QUOTED PASSAGE -
[start]

The National Security Risk Hiding in Your Remote Workforce
July 25th, 2025

❓What:
Between October 2020 and October 2023, North Korean state-sponsored actors posed as U.S. based IT workers and were able to infiltrate over 300 U.S. companies, including Fortune 500 firms, a major TV network, an aerospace manufacturer, and Nike.
This was made possible in part by Arizona woman, Christina Marie Chapman, whose house was found to have 90 laptops that the actors were able to operate remotely from North Korea. Consequently, she was sentenced to 102 months (8½ years) in federal prison today.
The operation generated more than $17 million in illicit revenue for the North Korean regime. Chapman earned approximately $176–177K, and was ordered to forfeit $284K and pay a $175K–$176K fine.
⚠️Impact:
Demonstrates serious national security risk: Adversaries exploiting remote work trends and stolen identities to embed within U.S. corporate networks
Highlights systemic vulnerabilities: Remote hiring without identity proof allowed foreign operatives access to corporate systems, with potential for data theft, extortion, and espionage.

[end]

COLLECTED MATERIAL -
[start]

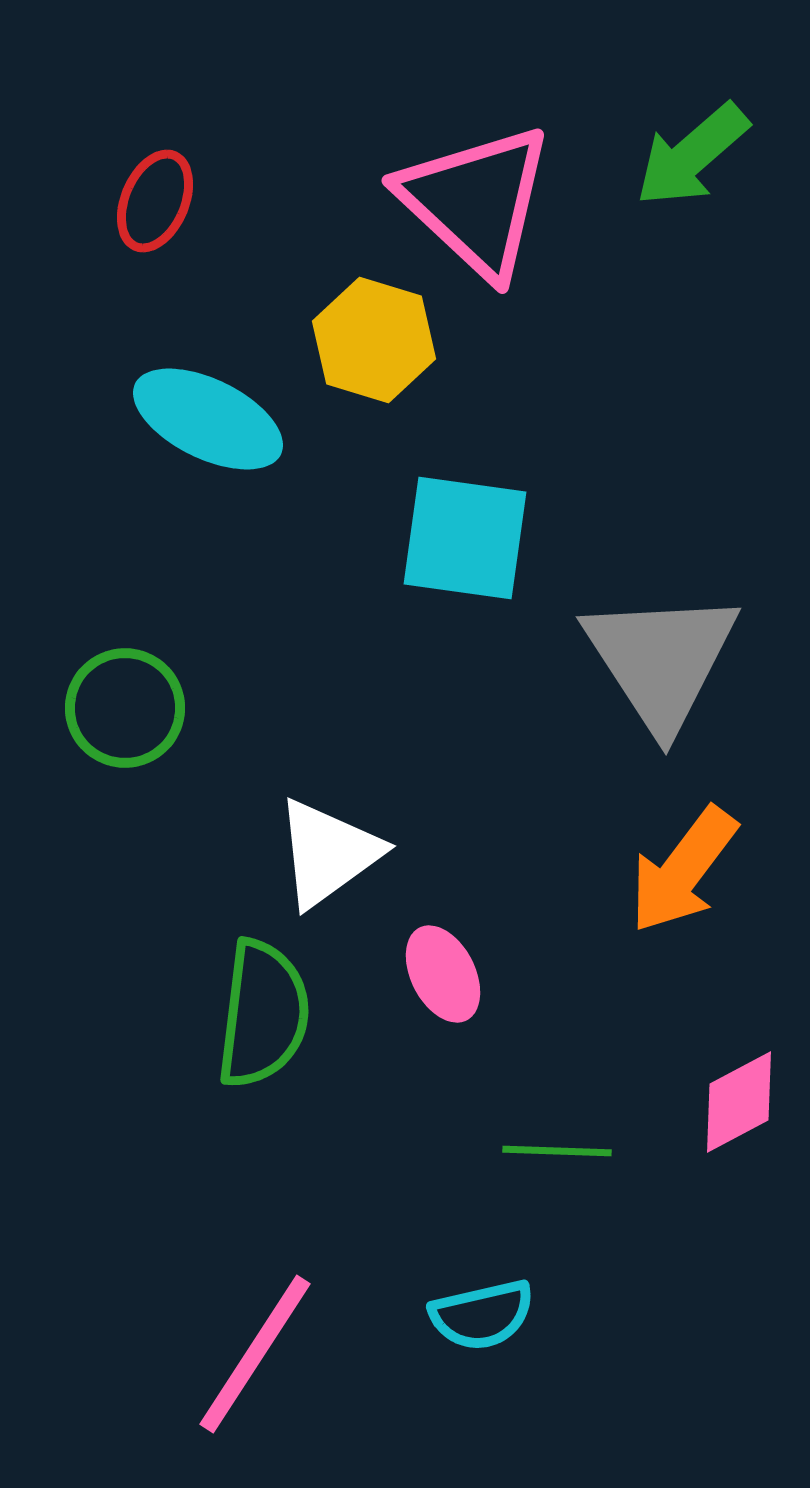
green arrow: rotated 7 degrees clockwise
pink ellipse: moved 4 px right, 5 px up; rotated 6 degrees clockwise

[end]

TASKS -
(1) Reproduce the passage of the remote workforce security article from "The National Security" to "manufacturer, and Nike.".
(2) Take the article on North Korean IT workers infiltrating U.S. companies further, picking up after its final sentence.
The material has no connection to the remote workforce security article.

ANSWERS IN ORDER -
(1)
The National Security Risk Hiding in Your Remote Workforce
July 25th, 2025

❓What:
Between October 2020 and October 2023, North Korean state-sponsored actors posed as U.S. based IT workers and were able to infiltrate over 300 U.S. companies, including Fortune 500 firms, a major TV network, an aerospace manufacturer, and Nike.

(2)
Part of a larger scheme: DOJ previously dismantled at least 29 laptop farms across 16 states, seizing hundreds of devices and financial accounts tied to North Korean revenue generation schemes totaling hundreds of millions annually.
💡Recommendations:
Strengthen remote-hiring identity verification: Use robust proofing measures—biometric checks, supervised on-boarding, and thorough background validation.
Monitor on-boarding infrastructure: Track where company devices are shipped; flag unusual clusters or foreign re-routing.
Conduct periodic audits of remote access logs, especially for high-risk roles or unusual login patterns from offshore IP addresses.
Leverage threat intelligence feeds: Be diligent in staying up to date with security advisories from the DoJ, FBI, and cybersecurity firms around IT outsourcing scams.
Train HR and security teams: Train personnel to recognize fake identities, deepfake-driven resumes, and the rise of “laptop farm” operations enabling remote workers who aren't physically in the U.S.
Verify the reputability of third-party vendors and outsourced entities: Ensure partners undergo security assessments, contractually enforce secure access policies, and verify employee locations and identities.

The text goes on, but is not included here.